__What is expected__.
Transcribe every line of text in the listing below exactly as given, in its original order and language. Leave the pictures out of your answer.
### Provided records ###
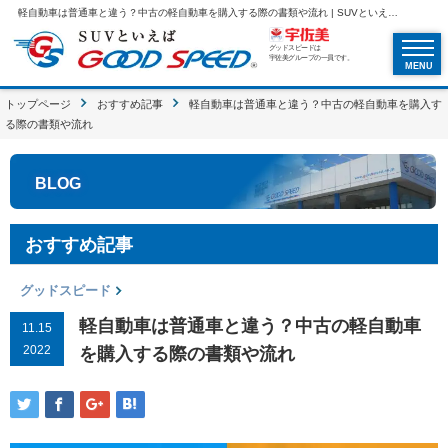
軽自動車は普通車と違う？中古の軽自動車を購入する際の書類や流れ | SUVといえばグッドスピードGOOD SPEED
グッドスピードは
宇佐美グループの一員です。
MENU
トップページ
おすすめ記事
軽自動車は普通車と違う？中古の軽自動車を購入す
る際の書類や流れ
BLOG
おすすめ記事
グッドスピード
軽自動車は普通車と違う？中古の軽自動車
11.15
2022
を購入する際の書類や流れ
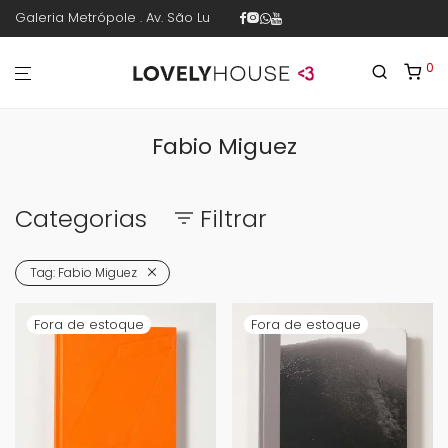
Galeria Metrópole . Av. São Luís 187 . sala 30 . 1º piso . República .
0
Fabio Miguez
Categorias
Filtrar
Tag:
Fabio Miguez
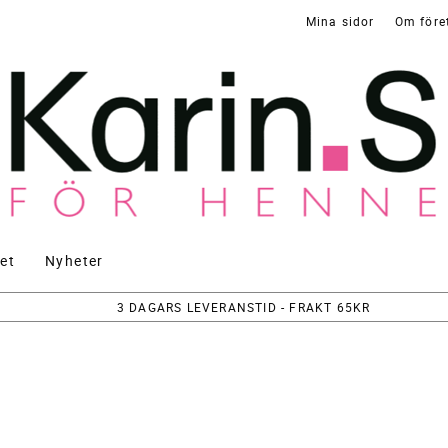
Mina sidor
Om före
et
Nyheter
3 DAGARS LEVERANSTID - FRAKT 65KR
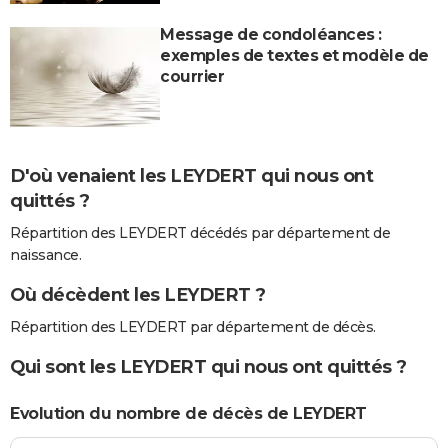
Message de condoléances :
exemples de textes et modèle de
courrier
D'où venaient les LEYDERT qui nous ont
quittés ?
Répartition des LEYDERT décédés par département de
naissance.
Où décèdent les LEYDERT ?
Répartition des LEYDERT par département de décès.
Qui sont les LEYDERT qui nous ont quittés ?
Evolution du nombre de décès de LEYDERT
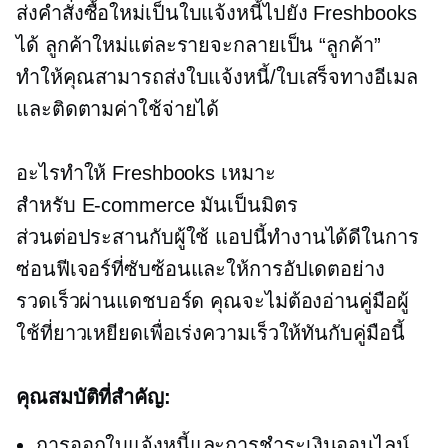
ส่งคำสั่งซื้อใหม่เป็นใบแจ้งหนี้ไปยัง Freshbooks
ได้ ลูกค้าใหม่แต่ละรายจะกลายเป็น “ลูกค้า”
ทำให้คุณสามารถส่งใบแจ้งหนี้/ใบเสร็จทางอีเมล
และติดตามค่าใช้จ่ายได้
อะไรทำให้ Freshbooks เหมาะ
สำหรับ
E-commerce
มันเป็นมิตร
ส่วนต่อประสานกับผู้ใช้
แอปนี้ทำงานได้ดีในการ
ซ่อนฟีเจอร์ที่ซับซ้อนและให้การอัปเดตอย่าง
รวดเร็วผ่านแดชบอร์ด คุณจะไม่ต้องอ่านคู่มือผู้
ใช้ที่ยาวเหยียดเพื่อเร่งความเร็วให้ทันกับคู่มือนี้
คุณสมบัติที่สำคัญ:
การออกใบแจ้งหนี้และการชำระเงินออนไลน์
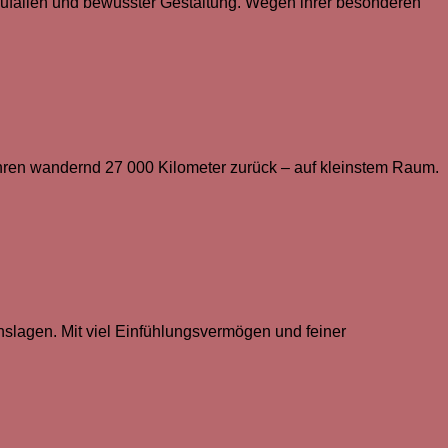
 Zufällen und bewusster Gestaltung. Wegen ihrer besonderen
Jahren wandernd 27 000 Kilometer zurück – auf kleinstem Raum.
slagen. Mit viel Einfühlungsvermögen und feiner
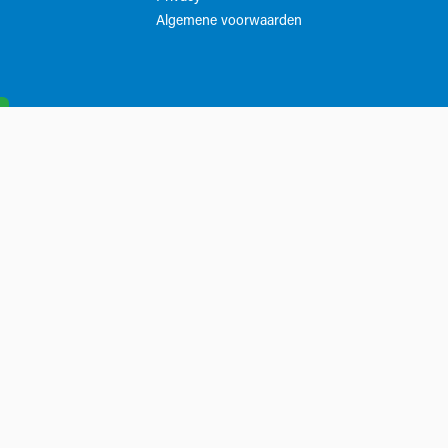
Algemene voorwaarden​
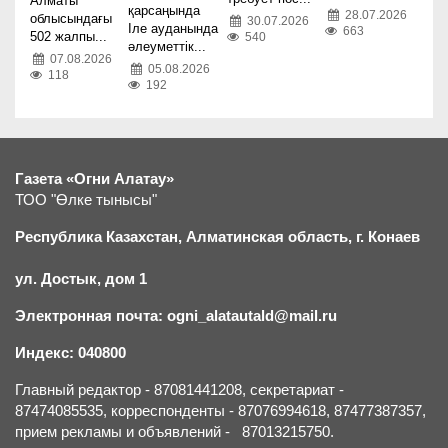
Алматы
қарсаңында
28.07.2026
облысындағы
30.07.2026
Іле ауданында
663
502 жалпы...
540
әлеуметтік...
07.08.2026
05.08.2026
118
192
Газета «Огни Алатау»
ТОО "Өлке тынысы"
Республика Казахстан, Алматинская область, г.
К
онаев
ул. Достык, дом 1
Электронная почта: ogni_alatautald@mail.ru
Индекс: 040800
Главный редактор - 87081441208, секретариат -
87474085535, корреспонденты - 87076994618, 87477387357,
прием рекламы и объявлений - 87013215750.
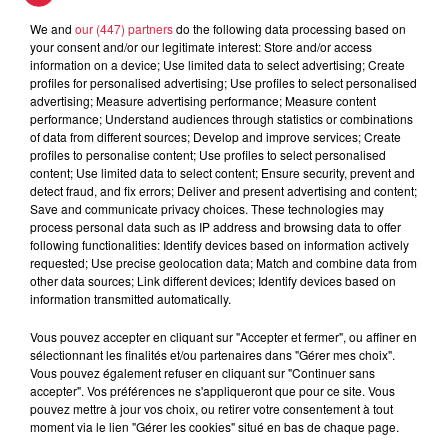
Organisateur
0636971065
We and
our (447) partners
do the following data processing based on
your consent and/or our legitimate interest: Store and/or access
assocparents.mutt@yahoo.fr
information on a device; Use limited data to select advertising; Create
profiles for personalised advertising; Use profiles to select personalised
advertising; Measure advertising performance; Measure content
performance; Understand audiences through statistics or combinations
Tarif
Gratuit
of data from different sources; Develop and improve services; Create
profiles to personalise content; Use profiles to select personalised
content; Use limited data to select content; Ensure security, prevent and
detect fraud, and fix errors; Deliver and present advertising and content;
Save and communicate privacy choices. These technologies may
L'Association Coup de pouce de l'école élémentaire de
process personal data such as IP address and browsing data to offer
Muttersholtz organise sa bourse aux vêtements, jouets et
following functionalities: Identify devices based on information actively
requested; Use precise geolocation data; Match and combine data from
articles de puériculture le Dimanche 17 octobre 2021 à la
other data sources; Link different devices; Identify devices based on
maison des Loisirs. Installation des exposants à partir de
information transmitted automatically.
7h00. Ouverture de la salle au public de 8h00 à 13h00. Le
Vous pouvez accepter en cliquant sur "Accepter et fermer", ou affiner en
prix de l'emplacement est de 10 euros . Le nombre de
sélectionnant les finalités et/ou partenaires dans "Gérer mes choix".
places est limité, merci de nous contacter avant l'envoie de
Vous pouvez également refuser en cliquant sur "Continuer sans
dossier d'inscription, afin de garantir la disponibilités des
accepter". Vos préférences ne s'appliqueront que pour ce site. Vous
pouvez mettre à jour vos choix, ou retirer votre consentement à tout
places restantes. Seules les inscriptions accompagnées de
moment via le lien "Gérer les cookies" situé en bas de chaque page.
leur règlement seront prises en compte. Informations et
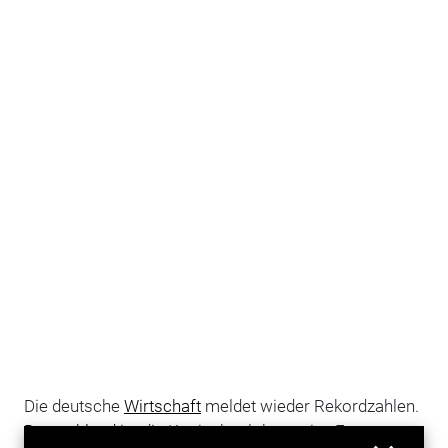
Die deutsche
Wirtschaft
meldet wieder Rekordzahlen.
Deutschland
ist die Konjunkturlokomotive Europas.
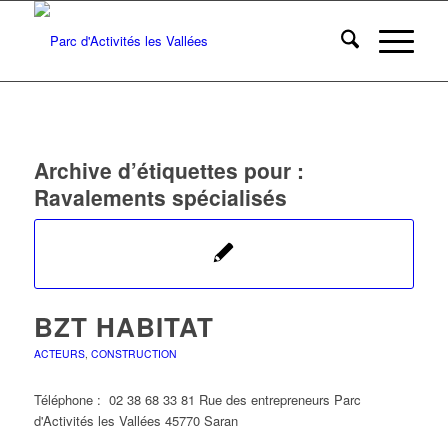
Archive d’étiquettes pour :
Ravalements spécialisés
BZT HABITAT
ACTEURS
,
CONSTRUCTION
Téléphone : 02 38 68 33 81 Rue des entrepreneurs Parc
d'Activités les Vallées 45770 Saran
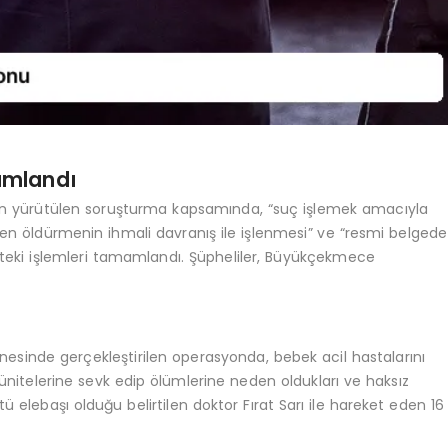
mamlandı
n yürütülen soruşturma kapsamında, “suç işlemek amacıyla
“kasten öldürmenin ihmali davranış ile işlenmesi” ve “resmi belgede
tteki işlemleri tamamlandı. Şüpheliler, Büyükçekmece
esinde gerçekleştirilen operasyonda, bebek acil hastalarını
ünitelerine sevk edip ölümlerine neden oldukları ve haksız
ü elebaşı olduğu belirtilen doktor Fırat Sarı ile hareket eden 16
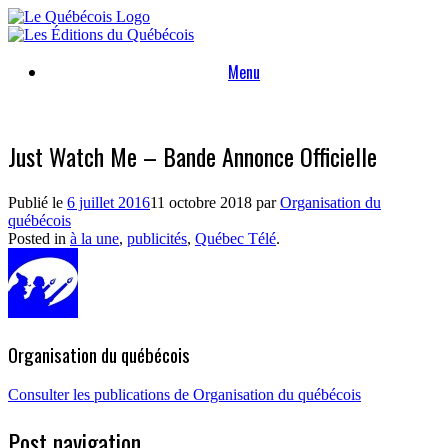
Skip
to
content
Menu
Just Watch Me – Bande Annonce Officielle
Publié le
6 juillet 2016
11 octobre 2018
par
Organisation du
québécois
Posted in
à la une
,
publicités
,
Québec Télé
.
Organisation du québécois
Consulter les publications de Organisation du québécois
Post navigation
###
__Task answer__.
軽自動車は普通車と違う？中古の軽自動車を購入する際の書類や流れ | SUVといえばグッドスピードGOOD SPEED
グッドスピードは
宇佐美グループの一員です。
MENU
トップページ
おすすめ記事
軽自動車は普通車と違う？中古の軽自動車を購入す
る際の書類や流れ
BLOG
おすすめ記事
グッドスピード
軽自動車は普通車と違う？中古の軽自動車
11.15
2022
を購入する際の書類や流れ
Galeria Metrópole . Av. São Luís 187 . sala 30 . 1º piso . República .
0
Fabio Miguez
Categorias
Filtrar
Tag:
Fabio Miguez
Mina sidor
Om före
et
Nyheter
3 DAGARS LEVERANSTID - FRAKT 65KR
Message de condoléances :
exemples de textes et modèle de
courrier
D'où venaient les LEYDERT qui nous ont
quittés ?
Répartition des LEYDERT décédés par département de
naissance.
Où décèdent les LEYDERT ?
Répartition des LEYDERT par département de décès.
Qui sont les LEYDERT qui nous ont quittés ?
Evolution du nombre de décès de LEYDERT
ส่งคำสั่งซื้อใหม่เป็นใบแจ้งหนี้ไปยัง Freshbooks
ได้ ลูกค้าใหม่แต่ละรายจะกลายเป็น “ลูกค้า”
ทำให้คุณสามารถส่งใบแจ้งหนี้/ใบเสร็จทางอีเมล
และติดตามค่าใช้จ่ายได้
อะไรทำให้ Freshbooks เหมาะ
สำหรับ
E-commerce
มันเป็นมิตร
ส่วนต่อประสานกับผู้ใช้
แอปนี้ทำงานได้ดีในการ
ซ่อนฟีเจอร์ที่ซับซ้อนและให้การอัปเดตอย่าง
รวดเร็วผ่านแดชบอร์ด คุณจะไม่ต้องอ่านคู่มือผู้
ใช้ที่ยาวเหยียดเพื่อเร่งความเร็วให้ทันกับคู่มือนี้
คุณสมบัติที่สำคัญ:
การออกใบแจ้งหนี้และการชำระเงินออนไลน์
 Zufällen und bewusster Gestaltung. Wegen ihrer besonderen
Jahren wandernd 27 000 Kilometer zurück – auf kleinstem Raum.
slagen. Mit viel Einfühlungsvermögen und feiner
Algemene voorwaarden​
Алматы
қарсаңында
28.07.2026
облысындағы
30.07.2026
Іле ауданында
663
502 жалпы...
540
әлеуметтік...
07.08.2026
05.08.2026
118
192
Газета «Огни Алатау»
ТОО "Өлке тынысы"
Республика Казахстан, Алматинская область, г.
К
онаев
ул. Достык, дом 1
Электронная почта: ogni_alatautald@mail.ru
Индекс: 040800
Главный редактор - 87081441208, секретариат -
87474085535, корреспонденты - 87076994618, 87477387357,
прием рекламы и объявлений - 87013215750.
Organisateur
0636971065
We and
our (447) partners
do the following data processing based on
your consent and/or our legitimate interest: Store and/or access
assocparents.mutt@yahoo.fr
information on a device; Use limited data to select advertising; Create
profiles for personalised advertising; Use profiles to select personalised
advertising; Measure advertising performance; Measure content
performance; Understand audiences through statistics or combinations
Tarif
Gratuit
of data from different sources; Develop and improve services; Create
profiles to personalise content; Use profiles to select personalised
content; Use limited data to select content; Ensure security, prevent and
detect fraud, and fix errors; Deliver and present advertising and content;
Save and communicate privacy choices. These technologies may
L'Association Coup de pouce de l'école élémentaire de
process personal data such as IP address and browsing data to offer
Muttersholtz organise sa bourse aux vêtements, jouets et
following functionalities: Identify devices based on information actively
requested; Use precise geolocation data; Match and combine data from
articles de puériculture le Dimanche 17 octobre 2021 à la
other data sources; Link different devices; Identify devices based on
maison des Loisirs. Installation des exposants à partir de
information transmitted automatically.
7h00. Ouverture de la salle au public de 8h00 à 13h00. Le
Vous pouvez accepter en cliquant sur "Accepter et fermer", ou affiner en
prix de l'emplacement est de 10 euros . Le nombre de
sélectionnant les finalités et/ou partenaires dans "Gérer mes choix".
places est limité, merci de nous contacter avant l'envoie de
Vous pouvez également refuser en cliquant sur "Continuer sans
dossier d'inscription, afin de garantir la disponibilités des
accepter". Vos préférences ne s'appliqueront que pour ce site. Vous
pouvez mettre à jour vos choix, ou retirer votre consentement à tout
places restantes. Seules les inscriptions accompagnées de
moment via le lien "Gérer les cookies" situé en bas de chaque page.
leur règlement seront prises en compte. Informations et
Die deutsche
Wirtschaft
meldet wieder Rekordzahlen.
Deutschland
ist die Konjunkturlokomotive Europas.
Archive d’étiquettes pour :
Ravalements spécialisés
BZT HABITAT
ACTEURS
,
CONSTRUCTION
Téléphone : 02 38 68 33 81 Rue des entrepreneurs Parc
d'Activités les Vallées 45770 Saran
mamlandı
n yürütülen soruşturma kapsamında, “suç işlemek amacıyla
“kasten öldürmenin ihmali davranış ile işlenmesi” ve “resmi belgede
tteki işlemleri tamamlandı. Şüpheliler, Büyükçekmece
esinde gerçekleştirilen operasyonda, bebek acil hastalarını
ünitelerine sevk edip ölümlerine neden oldukları ve haksız
ü elebaşı olduğu belirtilen doktor Fırat Sarı ile hareket eden 16
Skip
to
content
Menu
Just Watch Me – Bande Annonce Officielle
Publié le
6 juillet 2016
11 octobre 2018
par
Organisation du
québécois
Posted in
à la une
,
publicités
,
Québec Télé
.
Organisation du québécois
Consulter les publications de Organisation du québécois
Post navigation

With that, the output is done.